%0 Generic
%A Klein, Steffen
%C Heidelberg
%D 2023
%F heidok:33896
%R 10.11588/heidok.00033896
%T In situ cryo-correlative light and electron tomography of influenza A virus entry and its inhibition by IFITM3
%U https://archiv.ub.uni-heidelberg.de/volltextserver/33896/
%X The innate immune system is the first wall of defense against many infectious pathogens, such as viruses or bacteria. The antiviral interferon-induced transmembrane protein 3 (IFITM3) is one of the key players against enveloped viruses like the influenza A virus. IFITM3 is localized in the endosomal-lysosomal system and is known to prevent viral cytoplasmic entry. Different hypotheses on the mode of action of IFITM3 were proposed, but the underlying molecular mechanism still needs to be fully understood. Here, I am using a combination of cryo-light microscopy and in situ cryo-electron tomography to study the antiviral function of IFITM3 within the natural cellular environment in the context of an influenza A virus infection.
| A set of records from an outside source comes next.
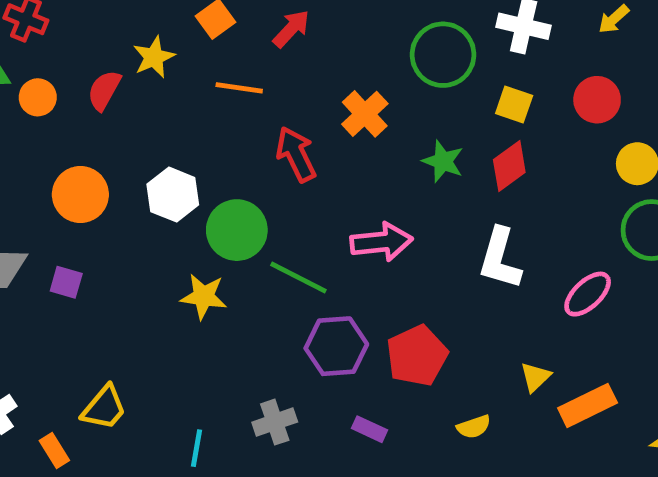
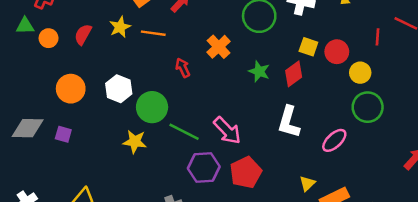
yellow star: (154, 57) -> (120, 27), moved
red circle: (597, 100) -> (337, 52), moved
yellow square: (514, 104) -> (308, 47), moved
red arrow: (296, 154) -> (183, 68), size x0.7
pink arrow: (381, 242) -> (227, 131), moved, turned 52

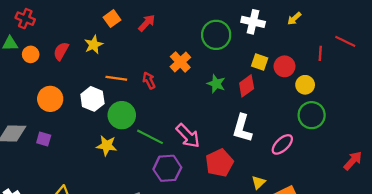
orange line: (153, 33) -> (116, 78), moved
red pentagon: (246, 172) -> (219, 163), moved

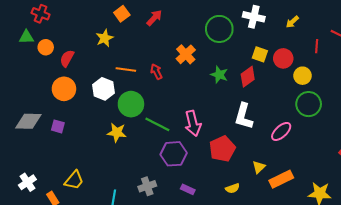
yellow arrow: (294, 19) -> (292, 22), moved
red semicircle: (61, 51) -> (67, 58), moved
pink arrow: (188, 136) -> (193, 123), turned 30

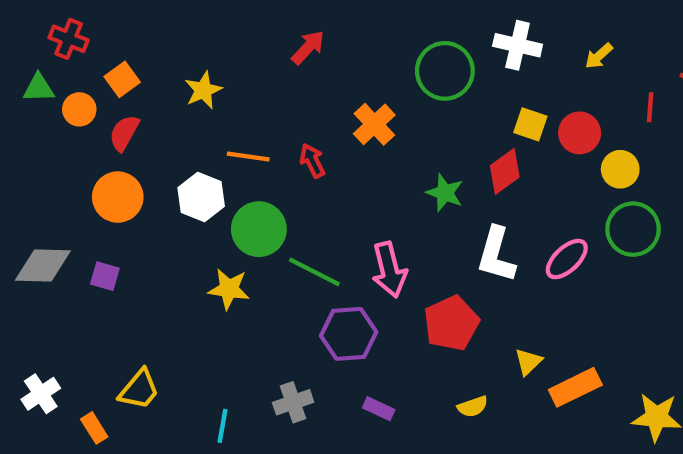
orange square: (122, 14) -> (122, 79), moved
green star: (219, 75) -> (445, 193), moved
pink ellipse: (281, 131) -> (567, 259), moved

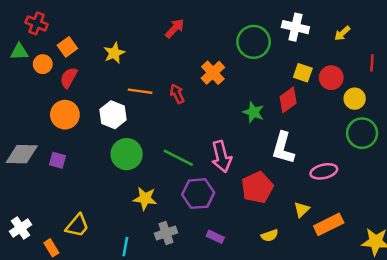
green circle: (259, 229) -> (127, 154), moved
pink ellipse: (567, 259) -> (324, 171), moved, turned 30
yellow star: (229, 289) -> (145, 198), moved

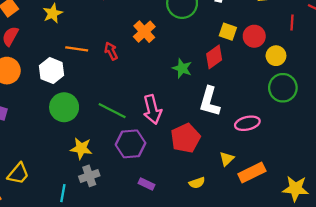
gray cross: (166, 233) -> (89, 176), moved

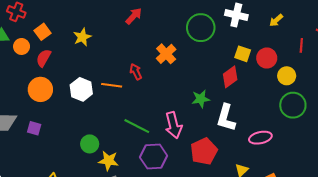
orange line: (77, 49) -> (112, 85), moved
green star: (182, 68) -> (201, 99), moved, turned -30
green circle: (64, 107) -> (90, 144), moved, size x0.7

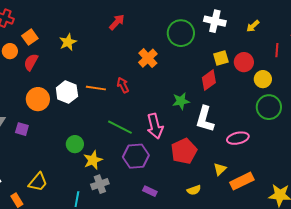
yellow square: (243, 54) -> (221, 58), turned -35
red arrow: (136, 72) -> (123, 85), moved
orange circle: (40, 89) -> (38, 99), moved
yellow star: (109, 161) -> (93, 160), turned -30

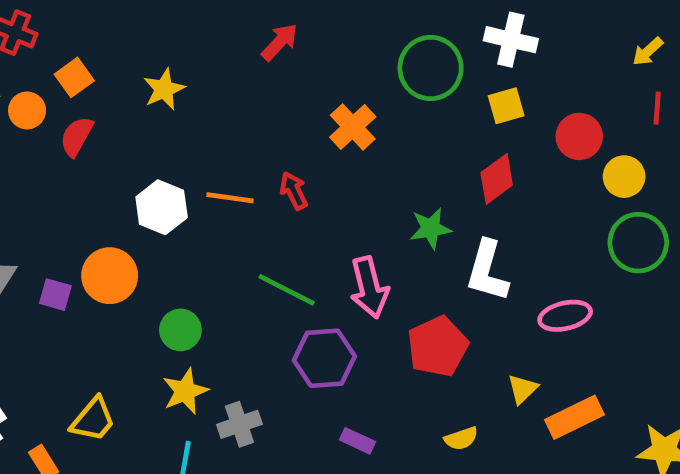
yellow arrow: (253, 26) -> (648, 51), moved
yellow square: (221, 58) -> (506, 106), moved
orange circle: (38, 99) -> (110, 276), moved
yellow star: (93, 160) -> (185, 391), moved

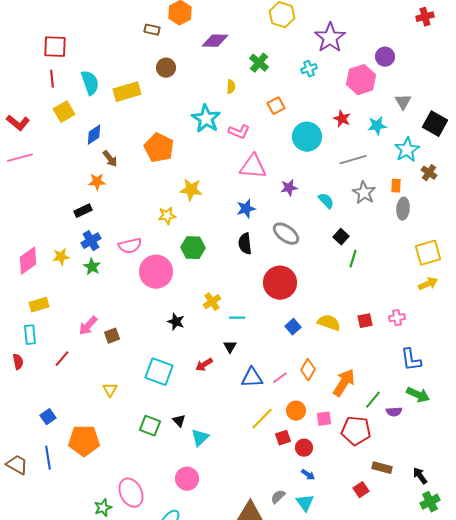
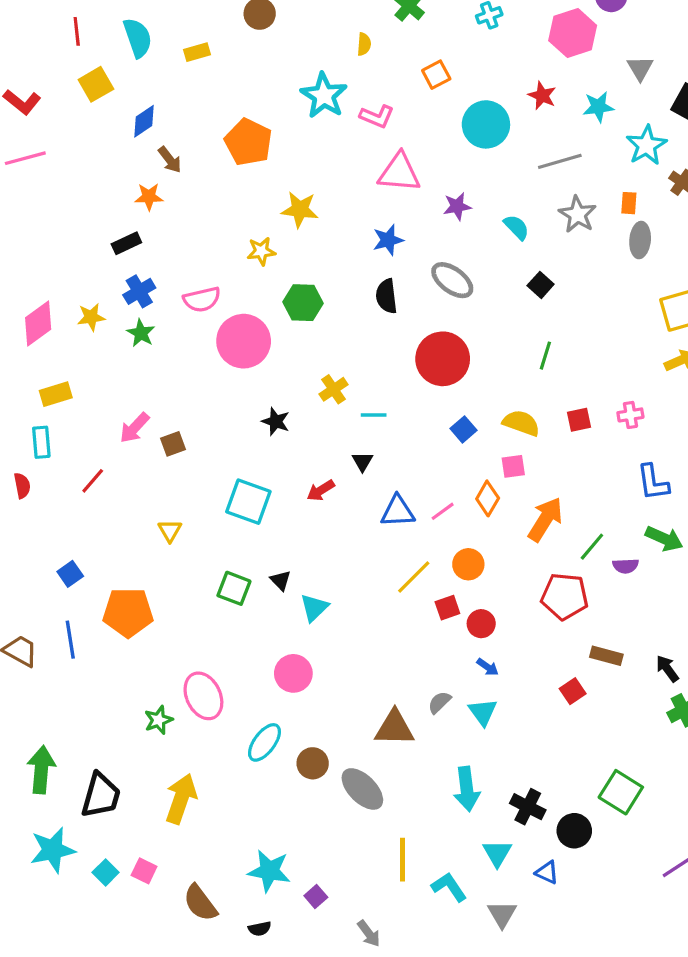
yellow rectangle: (127, 92) -> (197, 52), size x0.6
green line: (353, 259) -> (545, 356), moved
pink square: (324, 419) -> (513, 466), moved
To visualize the antiviral actions of IFITM3, I established a novel cryo-correlative light and electron microscopy method. This novel approach allowed me to localize trapped influenza A virus particles in the endosomal-lysosomal system of an IFITM3-overexpressing human epithelial lung cell line A549, which allowed me to study them by cryo-electron tomography. Structural analysis of IFITM3-positive multivesicular bodies revealed that IFITM3 does not alter the ultrastructural morphology of the endosomal-lysosomal system and does not modulate the number of intraluminal vesicles (ILVs). These results contradict the ’fusion decoy hypothesis,’ which suggests that an increased number of ILVs in the late endosomal lumen could redirect viral membrane fusion from the limiting late endosomal membrane to fusion with ILVs. High-resolution in situ cryo-electron tomography of influenza A virus particles within late endosomes revealed that IFITM3 traps influenza A virus particles in a hemifusion state at the limiting late endosomal membrane and ILVs. These findings support the previously formulated ’hemifusion stabilization’ hypothesis as they are the first direct proof of IFITM3-mediated hemifusion stabilization within the natural cellular environment. Furthermore, ultrastructural characterization of the hemifusion sites revealed the post-fusion form of the viral fusion protein hemagglutinin (HA). Thus, IFITM3 does not inhibit low-pH triggered HA conformational changes, indicating that IFITM3 inhibits membrane fusion indirectly by modulating the membrane properties of the late endosomal-lysosomal system and thus stabilizing hemifusion.